La commune de Matana a déployé, sur toutes les collines, des agents chargés de la collecte des impôts et taxes. Elle a également mis en place des agents spécialement affectés à la collecte des recettes communales dans les différents marchés de la commune. Par ailleurs, des activités de contrôle sont régulièrement organisées afin d’assurer le bon déroulement et la transparence de cette opération. Cela ressort de l’interview récemment accordée au journal Le Renouveau du Burundi par Déo Gahigiro, conseiller de l’administrateur chargé de la communication en commune de Matana.

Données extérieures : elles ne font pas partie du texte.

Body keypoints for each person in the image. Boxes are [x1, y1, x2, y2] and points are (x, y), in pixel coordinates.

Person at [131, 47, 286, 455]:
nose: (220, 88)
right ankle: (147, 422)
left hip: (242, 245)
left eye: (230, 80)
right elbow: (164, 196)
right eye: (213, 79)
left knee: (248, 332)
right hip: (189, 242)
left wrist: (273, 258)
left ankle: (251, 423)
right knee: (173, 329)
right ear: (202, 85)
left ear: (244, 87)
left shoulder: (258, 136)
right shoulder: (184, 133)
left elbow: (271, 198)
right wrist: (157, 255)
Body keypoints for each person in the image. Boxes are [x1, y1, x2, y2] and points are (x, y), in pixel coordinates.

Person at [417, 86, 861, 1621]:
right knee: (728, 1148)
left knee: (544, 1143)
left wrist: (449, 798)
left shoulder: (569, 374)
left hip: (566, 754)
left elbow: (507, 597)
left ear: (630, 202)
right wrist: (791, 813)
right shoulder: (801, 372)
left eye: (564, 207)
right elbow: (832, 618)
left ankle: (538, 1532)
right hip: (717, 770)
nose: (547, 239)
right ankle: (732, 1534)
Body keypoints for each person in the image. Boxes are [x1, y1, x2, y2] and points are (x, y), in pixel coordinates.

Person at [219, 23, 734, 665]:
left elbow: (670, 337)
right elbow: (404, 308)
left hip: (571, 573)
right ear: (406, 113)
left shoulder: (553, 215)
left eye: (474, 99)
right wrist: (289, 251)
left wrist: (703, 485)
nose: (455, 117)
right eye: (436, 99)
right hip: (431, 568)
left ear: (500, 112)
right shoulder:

Deo Gahigiro indique que, dans le but d’assurer une bonne collecte des impôts et taxes destinés à la caisse de la commune de Matana, des agents collecteurs ont été déployés sur toutes les collines qui composent la commune. Ils sont chargés de collecter les impôts et taxes sur les différents produits et activités commerciales présents sur ces collines. Il précise également que la commune a affecté des agents spécialement chargés de la collecte des impôts et taxes dans les marchés situés sur son territoire. « Nous avons notamment deux grands marchés qui nous rapportent beaucoup de recettes », a-t-il déclaré. Selon lui, c’est de cette manière que la commune s’efforce de mobiliser ses ressources financières.
M. Gahigiro souligne toutefois que des activités de contrôle et d’évaluation sont régulièrement menées afin de vérifier que la collecte des impôts et taxes se déroule correctement et de s’assurer qu’aucune recette qui devrait revenir à la commune ne lui échappe. Il explique que, compte tenu de la nouvelle organisation administrative des provinces et des communes, certains agents ont commencé leur travail sur le terrain avec retard. «Cette situation a empêché la commune d’atteindre le montant des impôts et taxes qu’elle avait prévu de collecter», a-t-il précisé.
M. Gahigiro indique néanmoins qu’au début du mois de juin 2026, la commune avait déjà réussi à mobiliser plus d’un milliard et cinq millions de francs burundais, soit un taux de réalisation de 67 % par rapport au montant des impôts et taxes qui avait été prévu.